Well, it's more like fruits and vegetables. The author proposed a normalized inner product as replacement for the standard inner product.

It's not an activation function, because it has the learnable weights of a linear projection (mat vec multiplication) and the clamping properties of an activation function all in one.

My personal issue with the proposal is that it essentially doubles the amount of memory needed on-chip.

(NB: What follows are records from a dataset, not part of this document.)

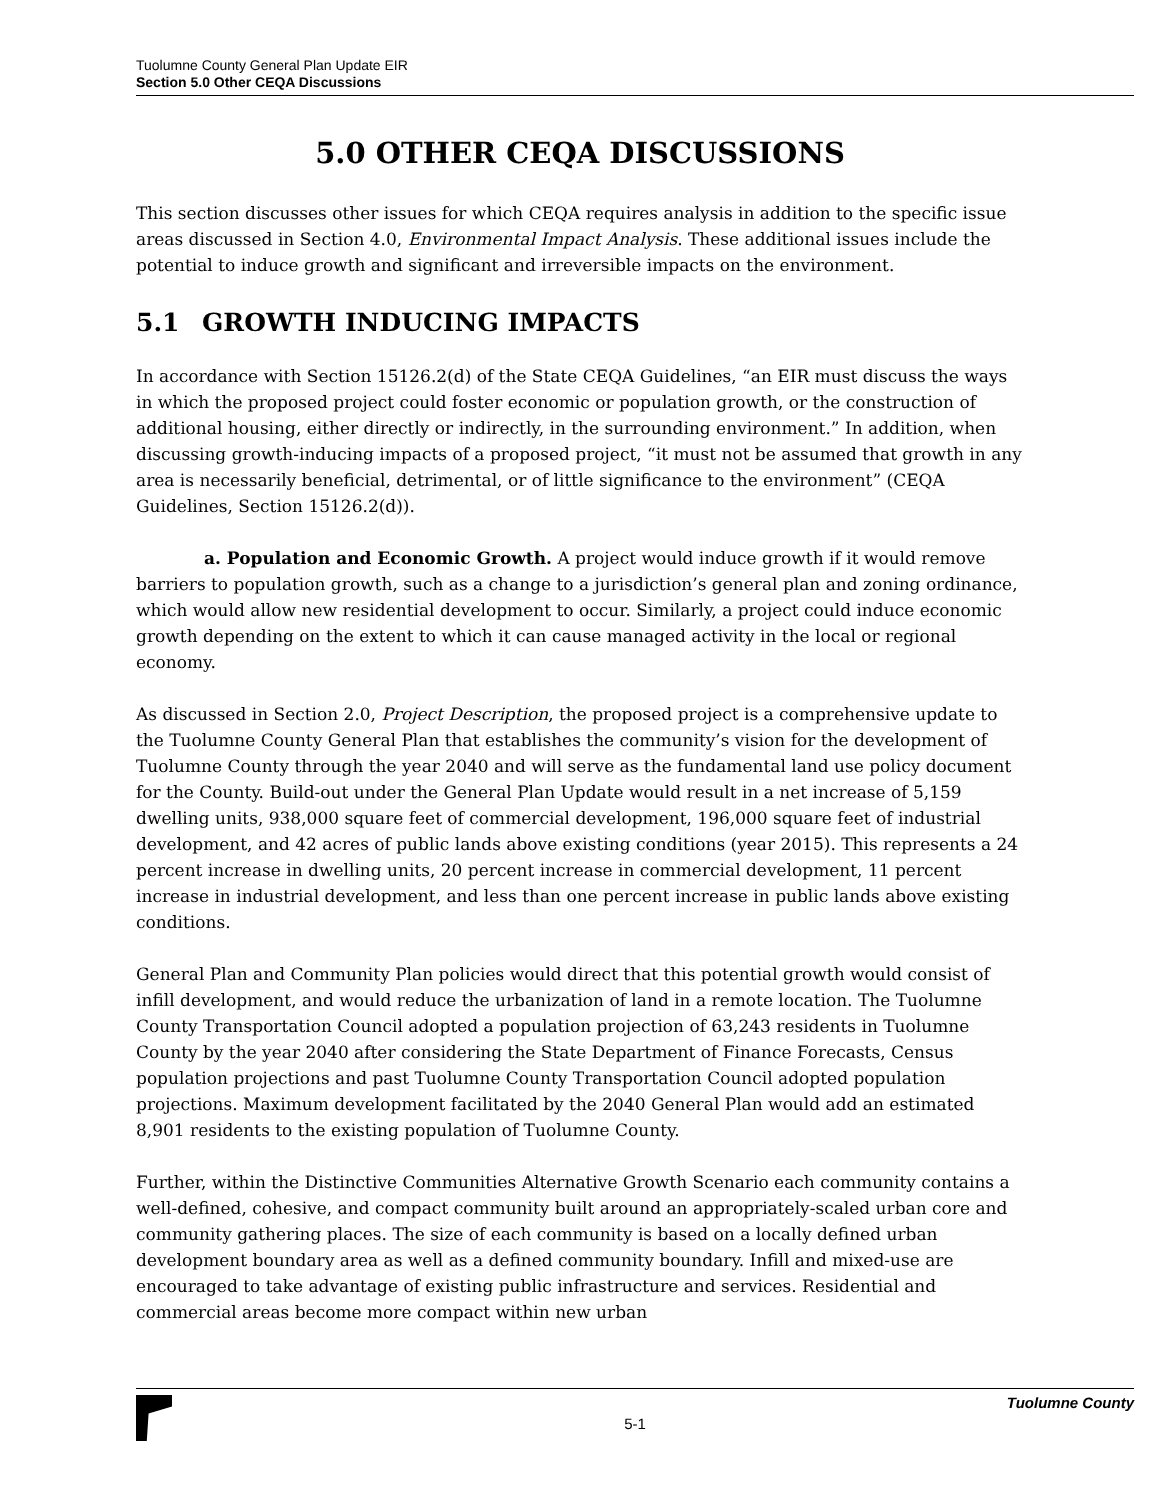Tuolumne County General Plan Update EIR
Section 5.0 Other CEQA Discussions
5.0 OTHER CEQA DISCUSSIONS
This section discusses other issues for which CEQA requires analysis in addition to the specific issue areas discussed in Section 4.0, Environmental Impact Analysis. These additional issues include the potential to induce growth and significant and irreversible impacts on the environment.
5.1 GROWTH INDUCING IMPACTS
In accordance with Section 15126.2(d) of the State CEQA Guidelines, “an EIR must discuss the ways in which the proposed project could foster economic or population growth, or the construction of additional housing, either directly or indirectly, in the surrounding environment.” In addition, when discussing growth-inducing impacts of a proposed project, “it must not be assumed that growth in any area is necessarily beneficial, detrimental, or of little significance to the environment” (CEQA Guidelines, Section 15126.2(d)).
a. Population and Economic Growth. A project would induce growth if it would remove barriers to population growth, such as a change to a jurisdiction’s general plan and zoning ordinance, which would allow new residential development to occur. Similarly, a project could induce economic growth depending on the extent to which it can cause managed activity in the local or regional economy.
As discussed in Section 2.0, Project Description, the proposed project is a comprehensive update to the Tuolumne County General Plan that establishes the community’s vision for the development of Tuolumne County through the year 2040 and will serve as the fundamental land use policy document for the County. Build-out under the General Plan Update would result in a net increase of 5,159 dwelling units, 938,000 square feet of commercial development, 196,000 square feet of industrial development, and 42 acres of public lands above existing conditions (year 2015). This represents a 24 percent increase in dwelling units, 20 percent increase in commercial development, 11 percent increase in industrial development, and less than one percent increase in public lands above existing conditions.
General Plan and Community Plan policies would direct that this potential growth would consist of infill development, and would reduce the urbanization of land in a remote location. The Tuolumne County Transportation Council adopted a population projection of 63,243 residents in Tuolumne County by the year 2040 after considering the State Department of Finance Forecasts, Census population projections and past Tuolumne County Transportation Council adopted population projections. Maximum development facilitated by the 2040 General Plan would add an estimated 8,901 residents to the existing population of Tuolumne County.
Further, within the Distinctive Communities Alternative Growth Scenario each community contains a well-defined, cohesive, and compact community built around an appropriately-scaled urban core and community gathering places. The size of each community is based on a locally defined urban development boundary area as well as a defined community boundary. Infill and mixed-use are encouraged to take advantage of existing public infrastructure and services. Residential and commercial areas become more compact within new urban
Tuolumne County
5-1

Yat-Product GEMMV now needs to store the running total of the inner product and the norm of the input vectors. That's a big cost increase for something that might not improve performance all that much.

mlnomadpy 4 days ago

hello everyone, am taha,

I was able to create a new kernel that allows you to learn non-linearity without using activation functions, making the models whitebox, and without any information loss.

MiniGPT with huggingface datasets streaming: https://www.kaggle.com/code/skywolfmo/yat-nnx-minigpt-finewe...

[-]

rytill 16 hours ago

Why would one have motivation to not use activation functions?

To my knowledge they’re a negligible portion of the total compute during training or inference and work well to provide non-linearity.

Very open to learning more.

[-]

julius 7 hours ago

Less information loss -> Less params? Please correct me if I got this wrong. The Intro claims:

"The dot product itself is a geometrically impoverished measure, primarily capturing alignment while conflating magnitude with direction and often obscuring more complex structural and spatial relationships [10, 11, 4, 61, 17]. Furthermore, the way current activation functions achieve non-linearity can exacerbate this issue. For instance, ReLU (f (x) = max(0, x)) maps all negative pre-activations, which can signify a spectrum of relationships from weak dissimilarity to strong anti-alignment, to a single zero output. This thresholding, while promoting sparsity, means the network treats diverse inputs as uniformly orthogonal or linearly independent for onward signal propagation. Such a coarse-graining of geometric relationships leads to a tangible loss of information regarding the degree and nature of anti-alignment or other neg- ative linear dependencies. This information loss, coupled with the inherent limitations of the dot product, highlights a fundamental challenge."

russfink 15 hours ago

One reason might be expressing the constructs in a different domain, eg homomorphic encrypted evaluators.